[GIVEN INFORMATION]:
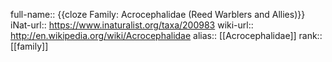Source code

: full-name:: {{cloze Family: Acrocephalidae (Reed Warblers and Allies)}}
iNat-url:: https://www.inaturalist.org/taxa/200983
wiki-url:: http://en.wikipedia.org/wiki/Acrocephalidae
alias:: [[Acrocephalidae]]
rank:: [[family]]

[ACTION ITEM]: Reproduce verbatim every line of the material from the one containing "Family: Acrocephalidae (Reed" through the final line, with both ends included.

[WORKED SOLUTION]:
: full-name:: {{cloze Family: Acrocephalidae (Reed Warblers and Allies)}}
iNat-url:: https://www.inaturalist.org/taxa/200983
wiki-url:: http://en.wikipedia.org/wiki/Acrocephalidae
alias:: [[Acrocephalidae]]
rank:: [[family]]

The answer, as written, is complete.